Sketch: The longest PMQs ever, but don't bet on it being Jeremy Corbyn's last

It took only the straightforward asking of a straightforward question to leave the Prime Minister floundering like Ronnie Barker in ‘Open All Hours’, but it wasn’t Corbyn who asked it 

Theresa May dismembered Corbyn yet again, but Angus Robertson showed only the gentlest of blows is enough to leave her wobbling
Theresa May dismembered Corbyn yet again, but Angus Robertson showed only the gentlest of blows is enough to leave her wobbling

It was testament to Theresa May’s attention to detail that, as John Bercow allowed Prime Minister’s Questions to extend beyond its now customary nine hours and into a tenth, the Prime Minister was able to tweak as appropriate her farewell thanks to various retiring Tory grandees.

Gerald Howarth was standing down after “34 years of service” nine of which had come during this particular session of PMQs.

Sir Alan Haselhurst was thanks for his “forty-four years of service”, having first been elected to the constituency of Saffron Walden during Jeremy Corbyn’s second question.

There is an old parliamentary tradition in which speakers are “dragged to the chair”, a charming nod to the frequency in bygone years with which they were executed by the monarch. John Bercow will surely be the first to dragged out of it.

Activists who cement themselves in to condemned buildings have been known to show less reluctance to move on.

Whether Mr Bercow’s bid for re-election to his position in the next Parliament will be successful is not yet clear, but from the moment at which the SNP’s Mhairi Black rose to ask why she is still not yet entitled to a state pension at the age of 76, it became something of a moot point.
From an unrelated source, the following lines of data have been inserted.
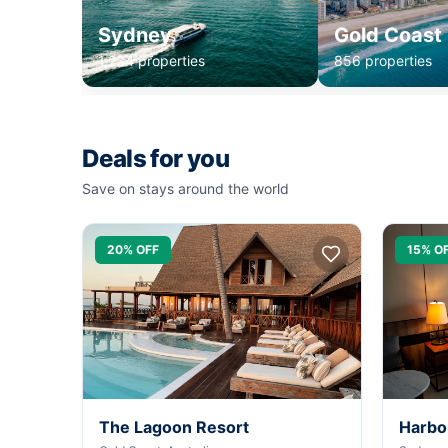
Sydney
Gold Coast
1,234 properties
856 properties
Deals for you
Save on stays around the world
20% OFF
15% O
The Lagoon Resort
Harbo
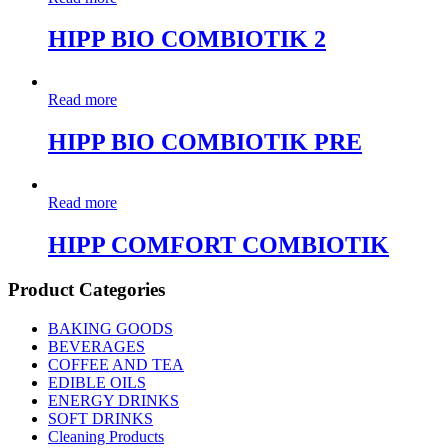
HIPP BIO COMBIOTIK 2
Read more
HIPP BIO COMBIOTIK PRE
Read more
HIPP COMFORT COMBIOTIK
Product Categories
BAKING GOODS
BEVERAGES
COFFEE AND TEA
EDIBLE OILS
ENERGY DRINKS
SOFT DRINKS
Cleaning Products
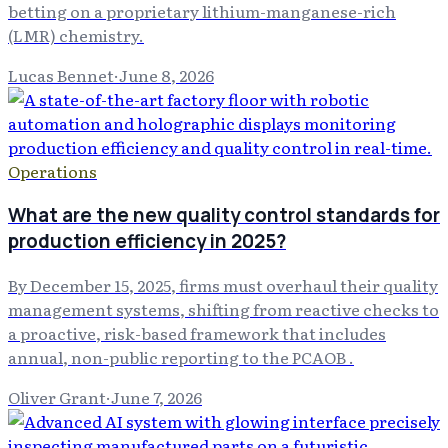
betting on a proprietary lithium-manganese-rich
(LMR) chemistry.
Lucas Bennet
·
June 8, 2026
Operations
What are the new quality control standards for
production efficiency in 2025?
By December 15, 2025, firms must overhaul their quality
management systems, shifting from reactive checks to
a proactive, risk-based framework that includes
annual, non-public reporting to the PCAOB .
Oliver Grant
·
June 7, 2026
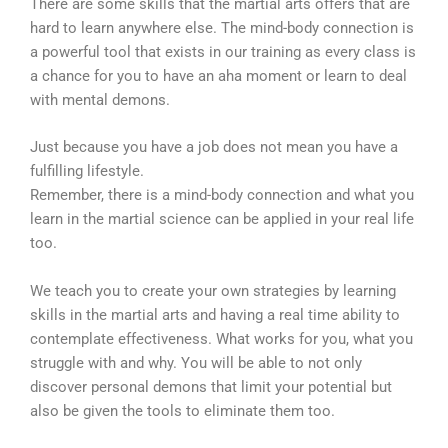
There are some skills that the martial arts offers that are
hard to learn anywhere else. The mind-body connection is
a powerful tool that exists in our training as every class is
a chance for you to have an aha moment or learn to deal
with mental demons.
Just because you have a job does not mean you have a
fulfilling lifestyle.
Remember, there is a mind-body connection and what you
learn in the martial science can be applied in your real life
too.
We teach you to create your own strategies by learning
skills in the martial arts and having a real time ability to
contemplate effectiveness. What works for you, what you
struggle with and why. You will be able to not only
discover personal demons that limit your potential but
also be given the tools to eliminate them too.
An air of anticipation had mysteriously been allowed to build before this, the final Prime Minister’s Questions before the election. A thinning band of Labour moderates who still hope for a bright future somewhere beyond Armageddon had allowed themselves to think they might be counting down to the end of Corbyn, in much the same way as half the country spent the last half of last year wanting 2016 to be over, apparently unaware that coming after it would be 2017.

It’s possible even Corbyn himself has considered it could be his last, given he marked the occasion by returning for the first time in a while to his presumably still burgeoning postbag.

“What has the Prime Minister got to say to Christopher?” he enquired at one point, stabbing his finger and his eyebrows over the despatch box with admirable symmetry.

“If I was you, I’d listen to what Maureen has to say,” he howled later, over the usual noise of backbenchers united in the usual cocktail of uproarious laughter both phony and genuine.

The health service... pensions.... child refugees... the Labour leader took a relaxed meander around some issues where he might hope to make ground, but never managing to escape from the political prison that has always trapped these exchanges: that however useless the Prime Minister might be (and she is), there are so very few people out there who think Jeremy Corbyn would be less so.

The SNP’s Angus Robertson gave a taste of what might be to come, if a credible albeit tiny opposition can eventually be pieced together from whatever few uncharred fragments might remain come 9 June.

It only took the straightforward asking of a simple question – will she guarantee the triple lock on pensions will be in the manifesto – to leave this supposedly safe pair of hands, this strong and stable leader, floundering about for an answer like Ronnie Barker in Open All Hours.

“Erm, urr, it’s, erm, only the Conservatives that, erm, urr...”

After those long months ruling out a snap election, it was as if the Prime Minister’s mouth just refused to be moved into the shapes that would be required for it to say yet another thing that would turn out not to be true.

“In Scotland, the elderly, um, err, strong government, strong economy, erm, err...”

The corners of her mouth moved up and down as if on bits of tight string. Then her eyebrows joined in, perhaps in sympathy, perhaps to distract attention.

It was only the latest very clear indication that she is not up to the job. It might – might – just be that someone from the Labour ranks might yet come along and show how obvious that is.